Other teams have initiated a “climate ticket,” allowing fans to donate one euro with every ticket purchase. These donations go towards planting a tree in a selected forest that the team works with during the season. This “climate ticket” may not have an immense direct impact, but it brings environmental issues front and center every time a fan purchases a ticket, initiating a discussion between fans and supporters that will lead to more awareness.
Fans in Germany are also acknowledging the harmful effects and overuse of air travel and agree that this should come with a price. A study by public service broadcaster ARD found that 71% of Germans agree that it would make sense to raise airline prices and 97% supported the expansion of renewable energy. This interaction between fan and team has spurred Germany as a hub for some of the most progressive ideas when considering sports and sustainability.
With teams and stadiums working to educate fans properly on environmental impacts and promote responsible operations, fans must take the next step. So what can you do?

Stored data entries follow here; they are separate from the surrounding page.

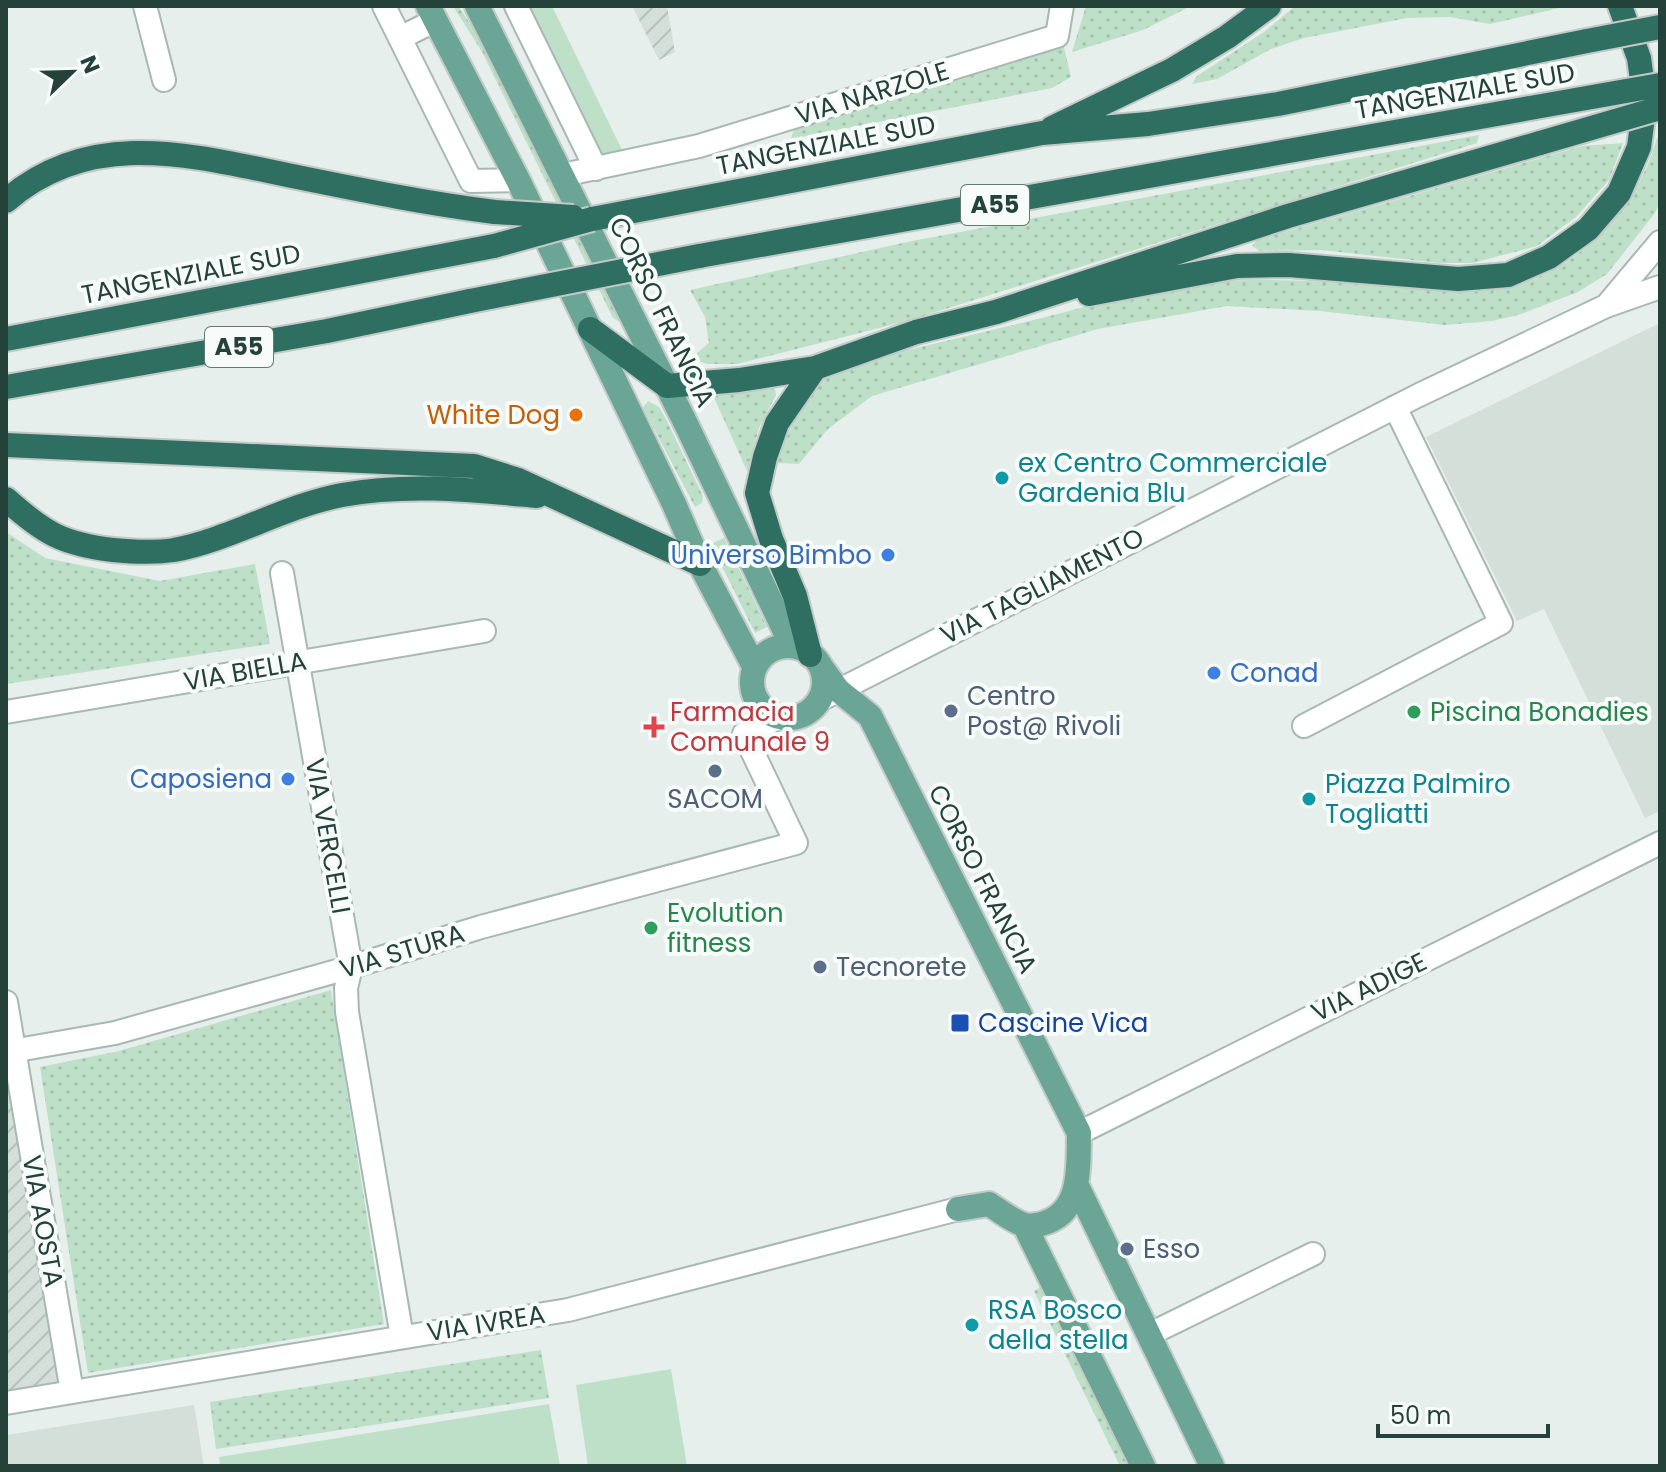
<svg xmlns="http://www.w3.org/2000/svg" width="1666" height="1472" viewBox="0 0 1666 1472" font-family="Poppins,sans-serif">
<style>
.built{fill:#d4dfda}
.industrial{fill:url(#industrial-furrows)}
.grass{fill:url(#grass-dots)}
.garden{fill:#bfe0c8}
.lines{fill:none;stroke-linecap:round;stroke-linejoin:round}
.minor-casing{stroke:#a8b8b2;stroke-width:26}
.primary-casing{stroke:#c2cac8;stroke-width:28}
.motorway-casing{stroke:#c2cac8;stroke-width:28}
.minor{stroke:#fff;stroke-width:22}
.primary{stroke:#6aa596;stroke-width:24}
.motorway{stroke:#2f6f62;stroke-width:24}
.motorway-bridge-casing{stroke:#c2cac8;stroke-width:28;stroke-linecap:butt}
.motorway-bridge{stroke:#2f6f62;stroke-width:24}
.food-dot{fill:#e8710a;stroke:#f7fbf9;stroke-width:3}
.culture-dot{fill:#0f9aa8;stroke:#f7fbf9;stroke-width:3}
.shop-dot{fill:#3f7fe0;stroke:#f7fbf9;stroke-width:3}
.service-dot{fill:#5c6f8a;stroke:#f7fbf9;stroke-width:3}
.leisure-dot{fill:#2e9e5b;stroke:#f7fbf9;stroke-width:3}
.health-dot{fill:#e0444e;stroke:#f7fbf9;stroke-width:3}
.transit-dot{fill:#1a4fb4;stroke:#f7fbf9;stroke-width:3}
.labels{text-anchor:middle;stroke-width:8;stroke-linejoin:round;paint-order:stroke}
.shield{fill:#f7fbf9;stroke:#637a73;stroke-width:2}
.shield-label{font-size:24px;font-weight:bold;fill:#24423a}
.street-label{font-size:26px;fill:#24423a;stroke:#f7fbf9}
.food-label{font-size:26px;fill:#c56008;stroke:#f7fbf9;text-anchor:end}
.culture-label{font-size:26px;fill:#0d838f;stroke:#f7fbf9;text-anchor:start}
.shop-label{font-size:26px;fill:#366cbe;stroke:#f7fbf9;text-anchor:end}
.service-label{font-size:26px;fill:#4e5e75;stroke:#f7fbf9;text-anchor:start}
.health-label{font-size:26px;fill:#be3a42;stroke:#f7fbf9;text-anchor:start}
.leisure-label{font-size:26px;fill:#27864d;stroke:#f7fbf9;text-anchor:start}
.transit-label{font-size:26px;fill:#164399;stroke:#f7fbf9;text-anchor:start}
</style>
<defs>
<pattern id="industrial-furrows" width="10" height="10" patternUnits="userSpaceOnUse" patternTransform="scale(2)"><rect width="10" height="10" fill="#d4dfda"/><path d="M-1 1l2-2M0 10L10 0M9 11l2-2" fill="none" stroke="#b6c1bc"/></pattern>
<pattern id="grass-dots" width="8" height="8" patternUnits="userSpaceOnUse" patternTransform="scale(2)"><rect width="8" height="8" fill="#bfe0c8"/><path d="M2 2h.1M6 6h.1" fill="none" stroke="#a4c1ad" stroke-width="1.8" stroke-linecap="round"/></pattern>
</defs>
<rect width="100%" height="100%" fill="#e6efeb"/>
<path class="built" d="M1660,323V811L1645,818L1544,609L1517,621L1426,437Z
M194,1405L204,1466H6V1435Z"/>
<path class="industrial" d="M632,6H667L675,52L659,60Z
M6,1023L66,1393L6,1404Z"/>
<path class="grass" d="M453,6H458L490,52L622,319L618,321L613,318L482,52Z
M1086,6H1191L1143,30L1072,52Z
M1295,6H1568L1490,24L1450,17L1407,18L1304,38L1271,49L1217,79L1192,84L1197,76L1264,32Z
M1062,39L1071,77L1052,88L791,139L795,124Z
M1479,135L1477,143L907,321L737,364H707L691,358L709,343L705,317L690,290L912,241Z
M1660,137V201L1655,213L1607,274L1578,292L1518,315L1492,321L1445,325L1319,311L1227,306L1098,329L872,396L828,429L799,464L777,463C788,433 803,395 828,374C835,369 844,366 852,363C923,346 994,330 1065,312C1098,304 1131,292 1165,287C1235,276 1306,280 1377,285C1420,288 1467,297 1510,287C1581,269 1638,207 1657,138Z
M1623,143L1609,180L1576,217L1537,246L1473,263H1439L1321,250L1260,251L1252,246L1257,240L1582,146Z
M769,386L775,389L776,395L759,428L747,471L712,393Z
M648,401L659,407L666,419L703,496L702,503L695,507L643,408Z
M6,532L45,558L160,581L255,564L270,644L6,684Z
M724,538L767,627L755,633L711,544Z
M331,990L384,1324L88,1373L40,1067L119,1051Z
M1044,1285L1136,1466H1120L1034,1291Z
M541,1350L549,1398L216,1449L210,1402Z"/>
<path class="garden" d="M527,6H552L625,156L603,164Z
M671,1369L687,1466H588L576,1385Z
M549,1404L560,1466H220L219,1457Z"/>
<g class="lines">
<g class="minor-casing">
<path id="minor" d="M145,6L164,80
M384,6L471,181L518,180
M516,6L596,169
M400,38L436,20
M563,175L699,146L1057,36L1062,6
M1607,305L1660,242
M282,573L351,967L346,988L347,1012L402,1337
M818,701L1419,395L1606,306L1660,287
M6,712L484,631
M1304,726L1501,623L1395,407
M6,1002L72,1392
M6,1052L115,1033L351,967L481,927L796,843L744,734L780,717
M1079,1133L1660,843
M1148,1335L1313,1254
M6,1403L568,1310L958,1209"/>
</g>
<g class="primary-casing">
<path id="primary" d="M428,6L518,180L674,504L700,564L755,668
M477,6L687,426L792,646
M752 682a36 36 0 1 1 72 0a36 36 0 1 1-72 0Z
M819,664L838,690L870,716L1079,1133C1078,1163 1083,1209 1047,1222C1040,1225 1029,1227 1022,1224C1011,1220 1000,1211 989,1204L958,1209
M1077,1186L1212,1466
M1025,1226L1143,1466"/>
</g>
<g class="motorway-casing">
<path id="motorway" d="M1052,128L1172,70L1227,37L1269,6
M6,201C94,124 201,158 302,178C366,191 430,204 495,212
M592,219L1042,133L1148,124L1278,104L1587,41
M699,256L1530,108
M1089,294L1237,266L1289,265L1458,279L1508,275L1549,257L1588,229L1619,193L1639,147L1645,102L1639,58L1620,6
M590,329L667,386L739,380L815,368L916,332L996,312L1288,216L1540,143
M6,339L494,246
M6,387L327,331L470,301
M6,445L474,466L518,480L700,564
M6,499C44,533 62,544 113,550C133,552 154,553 174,550C232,539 284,506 342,495C408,483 471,490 537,496
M810,655L795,596L771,539L757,493L765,457L777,423L815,368"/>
</g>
<use href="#minor" class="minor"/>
<use href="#primary" class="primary"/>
<use href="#motorway" class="motorway"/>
<g class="motorway-bridge-casing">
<path id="motorway-bridge" d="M1587,41L1660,27
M1530,108L1660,85
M1540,143L1660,108
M495,212L573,217
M494,246L592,219
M470,301L699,256"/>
</g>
<use href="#motorway-bridge" class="motorway-bridge"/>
</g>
<circle class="food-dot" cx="576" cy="415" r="8"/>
<g class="culture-dot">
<circle cx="1002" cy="478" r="8"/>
<circle cx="1309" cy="799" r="8"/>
<circle cx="972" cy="1325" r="8"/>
</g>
<g class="shop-dot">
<circle cx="888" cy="555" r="8"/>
<circle cx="1214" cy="673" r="8"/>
<circle cx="288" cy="779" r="8"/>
</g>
<g class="service-dot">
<circle cx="951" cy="711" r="8"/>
<circle cx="715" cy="771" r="8"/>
<circle cx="820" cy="967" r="8"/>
<circle cx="1127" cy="1249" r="8"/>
</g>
<g class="leisure-dot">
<circle cx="1414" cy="712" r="8"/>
<circle cx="651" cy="928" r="8"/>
</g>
<path class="health-dot" d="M650 715h8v8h8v8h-8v8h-8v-8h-8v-8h8z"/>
<rect class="transit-dot" x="950" y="1013" width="20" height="20" rx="4"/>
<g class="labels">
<g class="shield">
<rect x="961" y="185" width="68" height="40" rx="6"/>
<rect x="205" y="327" width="68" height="40" rx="6"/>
</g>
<g class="shield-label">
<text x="995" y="213">A55</text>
<text x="239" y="355">A55</text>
</g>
<g class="street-label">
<text transform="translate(1465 91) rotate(-10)" y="9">TANGENZIALE SUD</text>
<text transform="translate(872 93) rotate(-17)" y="9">VIA NARZOLE</text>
<text transform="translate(826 145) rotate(-11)" y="9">TANGENZIALE SUD</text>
<text transform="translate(191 274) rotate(-11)" y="9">TANGENZIALE SUD</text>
<text transform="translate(662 312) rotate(64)" y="9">CORSO FRANCIA</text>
<text transform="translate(1042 586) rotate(-27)" y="9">VIA TAGLIAMENTO</text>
<text transform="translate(245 671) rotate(-10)" y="9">VIA BIELLA</text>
<text transform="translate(328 836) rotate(80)" y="9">VIA VERCELLI</text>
<text transform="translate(983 879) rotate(63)" y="9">CORSO FRANCIA</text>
<text transform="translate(402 951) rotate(-17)" y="9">VIA STURA</text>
<text transform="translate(1369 987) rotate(-26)" y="9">VIA ADIGE</text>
<text transform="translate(43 1221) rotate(80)" y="9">VIA AOSTA</text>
<text transform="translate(486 1323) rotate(-9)" y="9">VIA IVREA</text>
</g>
<g class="food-label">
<text x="560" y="424">White Dog</text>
</g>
<g class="culture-label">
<text x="1018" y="472">ex Centro Commerciale<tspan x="1018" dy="30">Gardenia Blu</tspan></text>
<text x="1325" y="793">Piazza Palmiro<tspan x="1325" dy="30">Togliatti</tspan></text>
<text x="988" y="1319">RSA Bosco<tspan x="988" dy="30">della stella</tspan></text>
</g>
<g class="shop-label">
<text x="872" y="564">Universo Bimbo</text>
<text x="1230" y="682" text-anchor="start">Conad</text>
<text x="272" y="788">Caposiena</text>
</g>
<g class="service-label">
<text x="967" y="705">Centro<tspan x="967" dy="30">Post@ Rivoli</tspan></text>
<text x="715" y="808" text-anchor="middle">SACOM</text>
<text x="836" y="976">Tecnorete</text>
<text x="1143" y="1258">Esso</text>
</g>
<g class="health-label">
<text x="670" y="721">Farmacia<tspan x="670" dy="30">Comunale 9</tspan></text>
</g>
<g class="leisure-label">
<text x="1430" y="721">Piscina Bonadies</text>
<text x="667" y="922">Evolution<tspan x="667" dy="30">fitness</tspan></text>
</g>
<g class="transit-label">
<text x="978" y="1032">Cascine Vica</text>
</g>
</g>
<rect width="1666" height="1472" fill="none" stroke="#24423a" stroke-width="16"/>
<g transform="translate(72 72) rotate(67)" stroke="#f7fbf9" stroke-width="6" paint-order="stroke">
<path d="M0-6L14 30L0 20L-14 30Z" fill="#24423a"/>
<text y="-12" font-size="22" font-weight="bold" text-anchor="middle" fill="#24423a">N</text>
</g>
<path d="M1378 1424v12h170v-12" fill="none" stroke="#24423a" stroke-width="4"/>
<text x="1390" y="1424" font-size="24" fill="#24423a" stroke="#f7fbf9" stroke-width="6" paint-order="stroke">50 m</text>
</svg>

- Gather your fellow friends and fans to educate before each game-day
- Plan a zero single-use plastic tailgate, or take it up a notch and go zero waste
- Sign the Global Climate Pledge
- Sign the pledge, share it, and involve friends in a conversation
- Reach out to your local team and let them know you want to see environmental issues addressed
- Most sports teams have a feedback section on their website for this
- Reduce your use of single use plastics at stadiums and at home
- Invest in a reusable cup, straw, and silverware
- Analyze your energy, food, and transportation use
- Calculate your carbon footprint
- Try to carpool when possible
- Try meatless Mondays, or make a homemade vegan meal
Try to remember the last sports game you attended, I am sure there was a moment that your team, or the opposing team, started a chant. One, two, five people all singing along their voices soon flood the arena with a single purpose, to motivate their team. Those same people singing and cheering after every goal have the chance to motivate their team beyond the run of play.
“Sport has the power to change the world. It has the power to inspire, it has the power to unite people in a way that little else does.”Nelson Mandela
This is a chance for fans and sports teams across the globe to send a message that changes the world. Be part of that change.